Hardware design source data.
%%

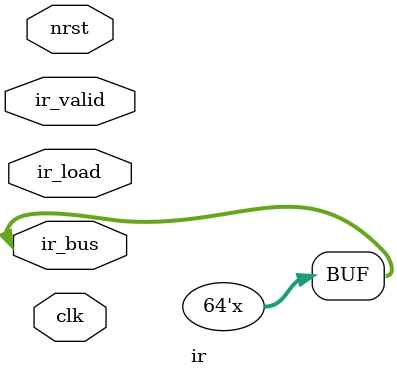
<source format=v>
module ir(
	  clk,
	  nrst,
	  ir_valid,
	  ir_load,
	  ir_bus);

  input clk;
  input nrst;
  input wire ir_valid;
  input wire ir_load;

  inout wire [63:0] ir_bus;
  reg [63:0]   ir_reg;
  
  assign ir_bus  = ir_valid ? ir_reg : 64'bz;

  always @(*) begin
    ir_reg <= ir_bus;
  end
  
  
  /*
  always @(posedge clk) begin
    if (nrst == 0) begin
      ir_reg <= 0;
    end
    else begin
      if (ir_load == 1) begin
	ir_reg <= ir_bus;
      end
    end
  end
   */

endmodule // ir


</source>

%%

WORK REQUIRED.
Which lines above hold the string "begin"? Please copy all of them.

WRITTEN ANSWER.
  always @(*) begin
  always @(posedge clk) begin
    if (nrst == 0) begin
    else begin
      if (ir_load == 1) begin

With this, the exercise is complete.